As a volunteer guest support worker with Sanctuary Hosting, we are asked to keep in touch with a guest, check they are happily settled with their hosts and, if necessary, liaise with the host’s support worker should any difficulties have arisen.
On a roughly weekly basis, depending on needs, I would aim to contact them just to catch up, listen and check they had any particular issues with which I could support them (though not legal ones).
I have now been fortunate enough to have been a volunteer support worker to seven different guests. Some of them have required more input than others; for two of them, I had to do little more than text on a regular basis and meet for the odd cup of coffee, pandemic permitting. Others required more support and have remained friends ever since.
The first person I supported was a young man who had suffered a very long and distressing time as an asylum seeker before finally getting his refugee status. His long wait had left him understandably demoralised so we met weekly for moral support and practised English together. I was deeply touched when he rang immediately to let me know he’d received the long awaited letter and we duly celebrated together with cake, balloons and the wonderful Sanctuary Hosting Service Co-ordinator!
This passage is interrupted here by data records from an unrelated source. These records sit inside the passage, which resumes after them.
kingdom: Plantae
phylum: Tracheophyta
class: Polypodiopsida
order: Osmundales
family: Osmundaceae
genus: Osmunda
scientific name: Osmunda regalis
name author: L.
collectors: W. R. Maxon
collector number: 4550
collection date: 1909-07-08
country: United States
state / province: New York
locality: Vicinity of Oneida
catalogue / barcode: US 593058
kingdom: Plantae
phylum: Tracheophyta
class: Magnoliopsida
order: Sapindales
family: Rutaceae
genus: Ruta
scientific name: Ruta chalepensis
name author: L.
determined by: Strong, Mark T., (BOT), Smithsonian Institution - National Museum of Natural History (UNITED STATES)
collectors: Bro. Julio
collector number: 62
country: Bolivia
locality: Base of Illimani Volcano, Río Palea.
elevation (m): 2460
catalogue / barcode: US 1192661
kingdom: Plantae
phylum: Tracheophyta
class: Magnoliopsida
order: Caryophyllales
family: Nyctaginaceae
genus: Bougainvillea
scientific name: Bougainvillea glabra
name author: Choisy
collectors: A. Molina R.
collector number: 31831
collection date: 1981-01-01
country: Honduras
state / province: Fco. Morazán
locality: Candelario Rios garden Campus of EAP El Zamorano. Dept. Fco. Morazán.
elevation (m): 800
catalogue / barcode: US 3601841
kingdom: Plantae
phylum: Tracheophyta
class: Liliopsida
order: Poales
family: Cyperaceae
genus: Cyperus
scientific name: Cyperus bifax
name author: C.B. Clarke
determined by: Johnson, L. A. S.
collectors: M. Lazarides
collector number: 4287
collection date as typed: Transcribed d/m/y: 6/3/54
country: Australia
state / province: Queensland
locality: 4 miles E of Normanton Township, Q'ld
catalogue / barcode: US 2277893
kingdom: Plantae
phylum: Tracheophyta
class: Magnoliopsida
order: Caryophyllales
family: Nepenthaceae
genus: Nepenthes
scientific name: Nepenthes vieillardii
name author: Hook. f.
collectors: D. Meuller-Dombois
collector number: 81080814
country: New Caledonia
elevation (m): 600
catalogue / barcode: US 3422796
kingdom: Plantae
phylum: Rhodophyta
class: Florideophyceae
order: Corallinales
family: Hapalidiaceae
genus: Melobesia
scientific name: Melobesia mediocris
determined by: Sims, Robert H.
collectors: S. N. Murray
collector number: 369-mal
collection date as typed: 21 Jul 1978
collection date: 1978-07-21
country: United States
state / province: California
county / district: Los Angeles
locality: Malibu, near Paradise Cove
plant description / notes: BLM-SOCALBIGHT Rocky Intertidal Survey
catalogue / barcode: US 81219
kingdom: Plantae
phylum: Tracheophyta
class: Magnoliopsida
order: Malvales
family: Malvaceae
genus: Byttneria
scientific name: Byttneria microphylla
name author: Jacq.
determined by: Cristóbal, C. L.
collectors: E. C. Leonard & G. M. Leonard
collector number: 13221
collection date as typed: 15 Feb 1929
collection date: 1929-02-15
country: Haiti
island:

But help was then needed with filling in innumerable forms for the Job Centre and the Housing Register and, in the search for accommodation, going to the City Council Housing Officer together and to Crisis for further advice and support. I had helped him with his application to study A levels at our local FE college and he then asked for help with his university application where, to his great credit, he is now studying.
Next was a young woman, who had suffered from abuse, spoke very little English and knew just one person in Oxford. Over the weeks, she needed help with filling in countless forms and we went together to open a bank account, register with a doctor, practise her English, go shopping as well as meeting up for coffee and checking that she was settled with her hosts. This was some three years ago now, but we still keep in regular touch and continue to meet as often as we are able.
A woman, another abuse sufferer, was the next person I supported and again I met up with her regularly for coffee and chats, exchanged regular text messages and calls to check she was ok, checked necessary bus routes together, helped her move to a new host, and finally to independent accommodation. With her, I went shopping and to a food bank – an entirely new experience for me.
By contrast, the next guest really only wanted regular messages and moved on very quickly so that little input was required, though he still chooses to keep in touch. He was succeeded by a young man who arrived at the start of the pandemic, so that most of the support needed, apart from the usual checks on his general welfare by phone and text, was liaising with a charity to ensure he was supplied with food, and then with Crisis to help with finding independent accommodation.
The most recent guest was going through a deeply distressing and worrying time and we formed a bubble during the last lockdown which meant we would have a weekly walk together, giving us time to talk and, eventually, to laugh together. She too has now moved on but I realise how much I too gained from our times together and it is always good to find a text from her, saying how she is now getting on in her new life.
So, can one sum up what is involved in the volunteer support worker role? Not easily. It can vary from a guest needing very little support, other than a regular catch up time, to someone whose needs are necessarily greater.
All that I can say is that everyone I have worked with has shown an immense level of courage and determination to make the most of their new found safety that I find humbling and it is a privilege to have been around them. And best of all, I have some amazing new friends.